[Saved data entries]
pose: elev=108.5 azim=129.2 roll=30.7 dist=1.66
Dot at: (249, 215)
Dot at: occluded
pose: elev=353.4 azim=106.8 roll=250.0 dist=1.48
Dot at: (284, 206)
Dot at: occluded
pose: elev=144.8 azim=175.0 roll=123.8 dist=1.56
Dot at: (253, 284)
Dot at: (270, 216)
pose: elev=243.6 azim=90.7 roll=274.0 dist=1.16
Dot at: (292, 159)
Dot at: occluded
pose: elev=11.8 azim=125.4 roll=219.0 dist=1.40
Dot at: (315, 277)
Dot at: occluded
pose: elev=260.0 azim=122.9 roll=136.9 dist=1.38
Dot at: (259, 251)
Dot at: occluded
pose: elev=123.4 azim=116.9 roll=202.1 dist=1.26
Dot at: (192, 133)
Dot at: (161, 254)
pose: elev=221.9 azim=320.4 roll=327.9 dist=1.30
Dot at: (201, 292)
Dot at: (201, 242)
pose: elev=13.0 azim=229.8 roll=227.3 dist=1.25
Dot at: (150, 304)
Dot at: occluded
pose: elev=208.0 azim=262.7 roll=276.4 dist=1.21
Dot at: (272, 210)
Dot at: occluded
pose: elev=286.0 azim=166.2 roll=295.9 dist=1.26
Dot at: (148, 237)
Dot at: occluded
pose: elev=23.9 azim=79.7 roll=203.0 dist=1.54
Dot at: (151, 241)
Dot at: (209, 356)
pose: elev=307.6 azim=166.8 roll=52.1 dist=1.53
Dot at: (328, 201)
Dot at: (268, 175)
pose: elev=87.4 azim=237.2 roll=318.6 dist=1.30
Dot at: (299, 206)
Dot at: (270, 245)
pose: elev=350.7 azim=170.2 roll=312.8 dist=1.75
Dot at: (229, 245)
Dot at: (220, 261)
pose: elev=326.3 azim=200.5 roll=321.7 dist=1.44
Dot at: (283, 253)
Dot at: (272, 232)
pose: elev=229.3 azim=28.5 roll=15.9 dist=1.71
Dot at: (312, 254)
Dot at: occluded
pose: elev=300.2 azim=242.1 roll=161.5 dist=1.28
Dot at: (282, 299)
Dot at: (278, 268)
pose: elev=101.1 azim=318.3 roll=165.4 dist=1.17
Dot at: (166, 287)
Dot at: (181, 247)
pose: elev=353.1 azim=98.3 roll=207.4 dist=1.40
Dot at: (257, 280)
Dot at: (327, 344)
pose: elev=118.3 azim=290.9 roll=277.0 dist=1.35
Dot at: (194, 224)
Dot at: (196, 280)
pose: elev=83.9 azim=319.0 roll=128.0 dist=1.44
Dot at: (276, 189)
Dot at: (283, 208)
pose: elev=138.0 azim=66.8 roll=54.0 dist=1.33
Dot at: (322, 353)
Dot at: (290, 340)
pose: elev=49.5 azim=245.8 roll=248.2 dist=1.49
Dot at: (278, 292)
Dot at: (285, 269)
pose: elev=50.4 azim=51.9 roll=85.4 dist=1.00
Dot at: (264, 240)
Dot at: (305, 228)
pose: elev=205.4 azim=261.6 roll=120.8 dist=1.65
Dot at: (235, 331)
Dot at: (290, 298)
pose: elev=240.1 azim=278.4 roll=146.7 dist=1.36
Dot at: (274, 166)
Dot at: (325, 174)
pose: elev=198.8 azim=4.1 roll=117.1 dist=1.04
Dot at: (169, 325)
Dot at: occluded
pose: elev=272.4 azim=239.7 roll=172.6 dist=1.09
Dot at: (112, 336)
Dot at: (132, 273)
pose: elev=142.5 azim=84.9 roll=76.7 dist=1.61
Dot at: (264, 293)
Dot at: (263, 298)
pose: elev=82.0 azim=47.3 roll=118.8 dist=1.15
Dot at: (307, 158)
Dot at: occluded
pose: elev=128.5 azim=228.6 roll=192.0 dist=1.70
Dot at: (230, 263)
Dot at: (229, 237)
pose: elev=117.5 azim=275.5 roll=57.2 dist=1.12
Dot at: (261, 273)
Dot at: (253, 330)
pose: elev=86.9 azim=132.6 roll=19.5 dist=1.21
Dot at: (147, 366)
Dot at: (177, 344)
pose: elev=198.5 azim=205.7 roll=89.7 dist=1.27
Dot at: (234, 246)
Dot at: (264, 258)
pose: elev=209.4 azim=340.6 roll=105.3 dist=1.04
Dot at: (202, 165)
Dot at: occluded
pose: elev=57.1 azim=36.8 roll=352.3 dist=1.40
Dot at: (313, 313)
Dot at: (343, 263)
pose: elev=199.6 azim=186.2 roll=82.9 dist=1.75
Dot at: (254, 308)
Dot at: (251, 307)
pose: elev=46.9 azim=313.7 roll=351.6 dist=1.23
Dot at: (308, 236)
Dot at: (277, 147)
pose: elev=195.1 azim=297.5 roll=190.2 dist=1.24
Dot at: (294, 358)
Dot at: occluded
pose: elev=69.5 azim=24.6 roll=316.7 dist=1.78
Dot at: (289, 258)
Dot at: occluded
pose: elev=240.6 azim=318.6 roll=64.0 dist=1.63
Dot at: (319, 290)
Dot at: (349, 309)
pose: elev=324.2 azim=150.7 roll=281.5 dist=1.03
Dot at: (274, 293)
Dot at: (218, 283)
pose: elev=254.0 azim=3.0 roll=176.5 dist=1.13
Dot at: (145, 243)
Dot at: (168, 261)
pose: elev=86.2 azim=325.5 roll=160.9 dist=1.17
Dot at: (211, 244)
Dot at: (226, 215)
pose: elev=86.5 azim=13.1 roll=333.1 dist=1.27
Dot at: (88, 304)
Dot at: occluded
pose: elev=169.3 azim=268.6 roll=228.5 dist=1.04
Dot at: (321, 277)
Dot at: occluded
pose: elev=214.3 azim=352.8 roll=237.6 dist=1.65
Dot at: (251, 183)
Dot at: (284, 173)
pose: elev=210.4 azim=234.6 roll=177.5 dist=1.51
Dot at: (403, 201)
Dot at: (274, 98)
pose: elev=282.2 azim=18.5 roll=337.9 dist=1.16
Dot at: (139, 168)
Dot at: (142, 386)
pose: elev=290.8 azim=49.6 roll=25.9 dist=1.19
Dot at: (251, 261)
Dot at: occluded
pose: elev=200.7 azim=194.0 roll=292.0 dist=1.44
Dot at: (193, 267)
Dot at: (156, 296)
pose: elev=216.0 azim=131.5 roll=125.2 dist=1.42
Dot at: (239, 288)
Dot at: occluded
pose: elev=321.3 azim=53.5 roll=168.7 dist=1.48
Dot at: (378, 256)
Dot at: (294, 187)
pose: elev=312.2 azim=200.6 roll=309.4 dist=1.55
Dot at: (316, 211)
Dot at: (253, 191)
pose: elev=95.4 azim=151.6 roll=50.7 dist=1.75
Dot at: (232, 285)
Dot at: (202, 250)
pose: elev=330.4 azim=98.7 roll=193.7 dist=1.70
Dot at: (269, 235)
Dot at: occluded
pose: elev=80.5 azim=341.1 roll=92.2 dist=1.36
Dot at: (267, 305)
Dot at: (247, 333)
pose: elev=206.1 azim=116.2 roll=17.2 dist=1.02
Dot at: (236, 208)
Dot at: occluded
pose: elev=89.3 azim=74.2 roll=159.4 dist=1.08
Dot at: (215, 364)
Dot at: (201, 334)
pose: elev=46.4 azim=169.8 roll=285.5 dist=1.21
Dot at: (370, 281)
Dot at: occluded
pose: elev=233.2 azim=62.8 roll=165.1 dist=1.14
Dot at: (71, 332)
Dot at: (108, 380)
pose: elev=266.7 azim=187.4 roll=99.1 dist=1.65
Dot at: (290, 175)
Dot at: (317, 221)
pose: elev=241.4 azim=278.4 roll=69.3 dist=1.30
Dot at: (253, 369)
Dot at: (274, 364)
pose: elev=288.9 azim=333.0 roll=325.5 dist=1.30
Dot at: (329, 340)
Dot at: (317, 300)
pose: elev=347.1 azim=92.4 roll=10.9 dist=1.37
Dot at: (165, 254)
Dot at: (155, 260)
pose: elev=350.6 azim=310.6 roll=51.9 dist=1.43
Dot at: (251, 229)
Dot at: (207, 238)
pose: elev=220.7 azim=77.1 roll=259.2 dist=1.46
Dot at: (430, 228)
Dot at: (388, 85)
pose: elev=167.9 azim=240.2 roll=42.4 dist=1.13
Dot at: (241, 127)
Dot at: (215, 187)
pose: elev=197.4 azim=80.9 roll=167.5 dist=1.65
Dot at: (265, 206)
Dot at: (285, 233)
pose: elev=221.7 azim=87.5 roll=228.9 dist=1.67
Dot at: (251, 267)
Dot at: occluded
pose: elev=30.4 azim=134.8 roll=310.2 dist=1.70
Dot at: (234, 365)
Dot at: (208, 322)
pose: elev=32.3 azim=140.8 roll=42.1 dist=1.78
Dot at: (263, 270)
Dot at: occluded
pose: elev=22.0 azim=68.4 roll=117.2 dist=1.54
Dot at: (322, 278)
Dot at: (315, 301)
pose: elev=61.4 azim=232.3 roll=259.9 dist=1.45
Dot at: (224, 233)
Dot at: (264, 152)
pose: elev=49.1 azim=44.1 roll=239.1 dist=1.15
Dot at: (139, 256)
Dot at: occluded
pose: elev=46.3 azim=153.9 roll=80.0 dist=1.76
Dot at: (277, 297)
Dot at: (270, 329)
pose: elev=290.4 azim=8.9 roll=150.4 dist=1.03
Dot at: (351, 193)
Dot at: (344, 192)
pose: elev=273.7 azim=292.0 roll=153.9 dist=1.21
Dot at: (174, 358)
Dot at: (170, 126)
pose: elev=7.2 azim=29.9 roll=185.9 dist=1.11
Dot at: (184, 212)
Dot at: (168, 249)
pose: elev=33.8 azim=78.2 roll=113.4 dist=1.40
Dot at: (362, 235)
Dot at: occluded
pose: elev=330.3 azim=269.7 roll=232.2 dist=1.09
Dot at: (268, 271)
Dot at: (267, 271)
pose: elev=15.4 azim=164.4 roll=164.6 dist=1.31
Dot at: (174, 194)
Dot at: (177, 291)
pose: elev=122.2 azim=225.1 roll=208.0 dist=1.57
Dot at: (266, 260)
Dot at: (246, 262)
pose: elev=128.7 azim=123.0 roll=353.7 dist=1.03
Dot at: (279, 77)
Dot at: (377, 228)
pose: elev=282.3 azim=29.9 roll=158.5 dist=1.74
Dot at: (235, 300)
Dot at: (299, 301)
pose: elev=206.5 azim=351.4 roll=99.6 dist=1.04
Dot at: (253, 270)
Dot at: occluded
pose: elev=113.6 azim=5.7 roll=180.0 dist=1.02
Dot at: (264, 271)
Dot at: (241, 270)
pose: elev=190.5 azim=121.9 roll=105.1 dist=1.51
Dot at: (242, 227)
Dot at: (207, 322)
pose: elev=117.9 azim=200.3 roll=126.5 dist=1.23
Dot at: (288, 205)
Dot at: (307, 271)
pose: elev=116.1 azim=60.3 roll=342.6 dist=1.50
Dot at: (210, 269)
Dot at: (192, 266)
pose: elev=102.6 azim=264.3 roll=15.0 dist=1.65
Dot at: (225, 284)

[Instructions for the task]
Copy out the lines of the material verbatim, beginning with the line that contains "pose: elev=117.5 azim=275.5" and stopping after the line that contains "Dot at: (142, 386)".

[Task response]
pose: elev=117.5 azim=275.5 roll=57.2 dist=1.12
Dot at: (261, 273)
Dot at: (253, 330)
pose: elev=86.9 azim=132.6 roll=19.5 dist=1.21
Dot at: (147, 366)
Dot at: (177, 344)
pose: elev=198.5 azim=205.7 roll=89.7 dist=1.27
Dot at: (234, 246)
Dot at: (264, 258)
pose: elev=209.4 azim=340.6 roll=105.3 dist=1.04
Dot at: (202, 165)
Dot at: occluded
pose: elev=57.1 azim=36.8 roll=352.3 dist=1.40
Dot at: (313, 313)
Dot at: (343, 263)
pose: elev=199.6 azim=186.2 roll=82.9 dist=1.75
Dot at: (254, 308)
Dot at: (251, 307)
pose: elev=46.9 azim=313.7 roll=351.6 dist=1.23
Dot at: (308, 236)
Dot at: (277, 147)
pose: elev=195.1 azim=297.5 roll=190.2 dist=1.24
Dot at: (294, 358)
Dot at: occluded
pose: elev=69.5 azim=24.6 roll=316.7 dist=1.78
Dot at: (289, 258)
Dot at: occluded
pose: elev=240.6 azim=318.6 roll=64.0 dist=1.63
Dot at: (319, 290)
Dot at: (349, 309)
pose: elev=324.2 azim=150.7 roll=281.5 dist=1.03
Dot at: (274, 293)
Dot at: (218, 283)
pose: elev=254.0 azim=3.0 roll=176.5 dist=1.13
Dot at: (145, 243)
Dot at: (168, 261)
pose: elev=86.2 azim=325.5 roll=160.9 dist=1.17
Dot at: (211, 244)
Dot at: (226, 215)
pose: elev=86.5 azim=13.1 roll=333.1 dist=1.27
Dot at: (88, 304)
Dot at: occluded
pose: elev=169.3 azim=268.6 roll=228.5 dist=1.04
Dot at: (321, 277)
Dot at: occluded
pose: elev=214.3 azim=352.8 roll=237.6 dist=1.65
Dot at: (251, 183)
Dot at: (284, 173)
pose: elev=210.4 azim=234.6 roll=177.5 dist=1.51
Dot at: (403, 201)
Dot at: (274, 98)
pose: elev=282.2 azim=18.5 roll=337.9 dist=1.16
Dot at: (139, 168)
Dot at: (142, 386)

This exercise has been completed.